> _DIRECTIONS_
1) In the thread about neighbors' mowers, what did CTTurfDad's own research find was causing the dying patch?
2) Summarize the thread about neighbors' mowers in two sentences.

> _PASSAGE TO READ_
|---|

# What do your neighbors use for mowers (and their mowing/lawncare habits)?



## Green (Dec 24, 2017)

As far as mine:

I have 3 neighbors that Toro 22" Personal Pace Recyclers, 2 that mostly use lawn tractors despite having small yards, another 2 with zero-turns, another that has a mowing guy, but might break out the riding tractor once or twice a year, one who used to push mow but recently got a mowing guy, another that push mows their moss lawn a few times a year and never cleans up their leaves but lets them blow around the neighborhood all Winter instead (really not cool), 2 more that use lawn tractors (including one who only mows from May through October), one who used to push mow but then moved away and recently moved back but now has a mowing company do it, and another with a lawn tractor who is the only other one than me who consistently mulch mows all grass and leaves into the lawn but mows at like 1.25 in (which is more like 0.3 inch in some areas).

How about yours?


----------



## Biggylawns (Jul 8, 2019)

3 of my neighbors have about 80%+ weeds and pay a landscaper to cut it. 2 have huge bare patches and pay. 1 has a toro self propelled (not sure which model) and tries.


----------



## CTTurfDad (Jun 12, 2019)

Houses on either side of us use a mowing company to scalp their lawns once a week. Guy across the street has a 95% crabgrass lawn. He mows it himself. And verbally gives me lawn tips. Every. Year.

One next door neighbor has had a giant portion of his backyard (almost half of it) die every year, and every year his landscaping company brings in straw (along with god knows what) and seeds it. For the past few years I have gotten a similar die-off in a patch in my front yard. This neighbor caught me outside working on my dying patch this August and remarked at how similar this looks to his dying patch in back. His landscaper told him it is zoysia and simply destined to die every year. To fix this, that landscaper quoted him $1,500. I don't know what details were in the work order.

My own research into the issue determined it to be chinch bugs, and a heavy infestation of such. I treated for chinches, and my patches had healed and filled in by the time my neighbor's landscaping company showed up with this year's seed and straw.


----------



## Guest (Nov 17, 2019)

.

|---|

> _MATERIAL_
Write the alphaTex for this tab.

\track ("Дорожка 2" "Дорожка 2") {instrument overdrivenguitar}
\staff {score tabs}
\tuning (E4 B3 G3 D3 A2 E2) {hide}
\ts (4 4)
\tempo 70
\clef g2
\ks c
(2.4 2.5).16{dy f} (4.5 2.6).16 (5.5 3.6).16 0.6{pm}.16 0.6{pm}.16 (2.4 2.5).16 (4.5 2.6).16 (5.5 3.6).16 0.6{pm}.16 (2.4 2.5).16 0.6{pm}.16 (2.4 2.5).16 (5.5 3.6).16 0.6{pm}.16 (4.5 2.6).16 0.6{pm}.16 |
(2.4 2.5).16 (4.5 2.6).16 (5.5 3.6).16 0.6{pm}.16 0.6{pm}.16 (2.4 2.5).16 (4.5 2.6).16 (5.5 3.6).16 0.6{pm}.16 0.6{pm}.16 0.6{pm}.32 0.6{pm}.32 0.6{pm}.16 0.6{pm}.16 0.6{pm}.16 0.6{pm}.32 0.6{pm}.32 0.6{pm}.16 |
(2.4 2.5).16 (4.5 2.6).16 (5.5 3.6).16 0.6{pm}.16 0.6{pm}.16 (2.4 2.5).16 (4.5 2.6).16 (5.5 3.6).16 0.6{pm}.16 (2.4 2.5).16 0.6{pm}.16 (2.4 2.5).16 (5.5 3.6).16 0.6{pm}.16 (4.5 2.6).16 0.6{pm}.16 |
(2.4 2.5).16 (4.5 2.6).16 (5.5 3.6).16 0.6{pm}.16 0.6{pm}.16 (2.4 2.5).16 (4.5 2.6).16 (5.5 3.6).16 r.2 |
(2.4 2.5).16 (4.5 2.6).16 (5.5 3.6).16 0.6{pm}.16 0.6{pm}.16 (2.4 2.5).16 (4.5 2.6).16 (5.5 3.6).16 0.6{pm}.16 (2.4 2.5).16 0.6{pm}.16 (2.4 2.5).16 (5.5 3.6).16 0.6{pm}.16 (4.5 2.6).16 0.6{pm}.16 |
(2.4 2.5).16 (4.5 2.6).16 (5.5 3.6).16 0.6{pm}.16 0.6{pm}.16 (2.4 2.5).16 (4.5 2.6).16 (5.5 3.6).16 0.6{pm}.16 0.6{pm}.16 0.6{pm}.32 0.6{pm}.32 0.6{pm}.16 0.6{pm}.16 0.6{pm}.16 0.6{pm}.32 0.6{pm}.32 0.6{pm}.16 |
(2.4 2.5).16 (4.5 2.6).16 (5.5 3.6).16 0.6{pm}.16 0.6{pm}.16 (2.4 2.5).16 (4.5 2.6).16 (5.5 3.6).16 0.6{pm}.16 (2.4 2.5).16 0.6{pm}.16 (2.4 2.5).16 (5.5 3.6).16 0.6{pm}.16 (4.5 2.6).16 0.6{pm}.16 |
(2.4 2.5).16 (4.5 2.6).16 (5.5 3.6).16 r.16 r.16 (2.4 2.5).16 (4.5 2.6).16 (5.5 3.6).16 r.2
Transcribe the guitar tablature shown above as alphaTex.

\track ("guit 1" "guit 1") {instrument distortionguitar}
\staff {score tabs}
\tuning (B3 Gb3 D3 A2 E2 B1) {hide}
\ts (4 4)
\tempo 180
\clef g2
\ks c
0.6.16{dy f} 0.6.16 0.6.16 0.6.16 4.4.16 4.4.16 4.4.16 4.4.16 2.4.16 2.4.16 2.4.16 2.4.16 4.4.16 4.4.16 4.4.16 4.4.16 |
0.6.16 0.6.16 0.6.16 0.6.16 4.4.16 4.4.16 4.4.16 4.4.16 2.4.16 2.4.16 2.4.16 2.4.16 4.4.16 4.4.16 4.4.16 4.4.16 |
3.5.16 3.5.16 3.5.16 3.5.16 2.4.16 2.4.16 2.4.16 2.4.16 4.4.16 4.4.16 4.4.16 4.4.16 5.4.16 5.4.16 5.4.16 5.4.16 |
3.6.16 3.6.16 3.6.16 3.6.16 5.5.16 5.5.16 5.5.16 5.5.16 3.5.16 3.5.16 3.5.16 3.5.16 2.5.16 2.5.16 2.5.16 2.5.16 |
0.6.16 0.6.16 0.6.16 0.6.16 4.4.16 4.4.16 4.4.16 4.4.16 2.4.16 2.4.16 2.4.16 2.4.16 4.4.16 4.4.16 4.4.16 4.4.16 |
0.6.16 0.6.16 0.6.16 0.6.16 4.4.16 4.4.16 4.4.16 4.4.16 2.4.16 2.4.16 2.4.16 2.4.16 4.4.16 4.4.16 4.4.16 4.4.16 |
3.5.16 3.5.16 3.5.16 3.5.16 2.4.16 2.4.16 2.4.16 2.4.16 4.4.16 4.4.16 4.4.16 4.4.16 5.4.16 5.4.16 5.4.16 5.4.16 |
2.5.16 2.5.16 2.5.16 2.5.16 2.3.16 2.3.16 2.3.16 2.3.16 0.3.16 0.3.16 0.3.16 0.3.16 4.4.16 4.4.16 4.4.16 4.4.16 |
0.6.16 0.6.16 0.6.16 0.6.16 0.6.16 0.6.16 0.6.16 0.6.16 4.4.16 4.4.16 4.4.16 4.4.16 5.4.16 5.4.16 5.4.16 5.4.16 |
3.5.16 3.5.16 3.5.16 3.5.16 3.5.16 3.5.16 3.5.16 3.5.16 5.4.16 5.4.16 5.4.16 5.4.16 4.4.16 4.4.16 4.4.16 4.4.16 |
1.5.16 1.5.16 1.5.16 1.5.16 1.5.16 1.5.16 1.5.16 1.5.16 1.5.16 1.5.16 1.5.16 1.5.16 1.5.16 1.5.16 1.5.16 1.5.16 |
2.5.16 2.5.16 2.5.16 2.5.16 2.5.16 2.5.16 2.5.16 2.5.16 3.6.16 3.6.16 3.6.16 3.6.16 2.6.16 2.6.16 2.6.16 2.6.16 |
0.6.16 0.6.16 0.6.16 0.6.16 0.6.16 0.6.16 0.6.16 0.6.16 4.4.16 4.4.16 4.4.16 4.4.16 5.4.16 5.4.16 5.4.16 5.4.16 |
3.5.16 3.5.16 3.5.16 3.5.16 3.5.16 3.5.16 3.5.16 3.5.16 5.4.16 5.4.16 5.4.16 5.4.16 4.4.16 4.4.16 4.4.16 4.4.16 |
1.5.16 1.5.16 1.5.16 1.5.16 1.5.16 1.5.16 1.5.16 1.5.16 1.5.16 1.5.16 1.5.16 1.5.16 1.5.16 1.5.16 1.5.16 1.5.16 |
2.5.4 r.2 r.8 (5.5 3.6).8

|---|

> _ANSWERS PROVIDED_
1) A heavy infestation of chinch bugs.

2) Posters describe how their neighbors handle mowing, using Toro push mowers, lawn tractors, zero-turns, mowing guys or paid landscapers. One poster reports that a neighbor's landscaper blamed a yearly die-off on zoysia and quoted $1,500 to fix it, while the poster's own research found chinch bugs, and treating for them healed the poster's patches.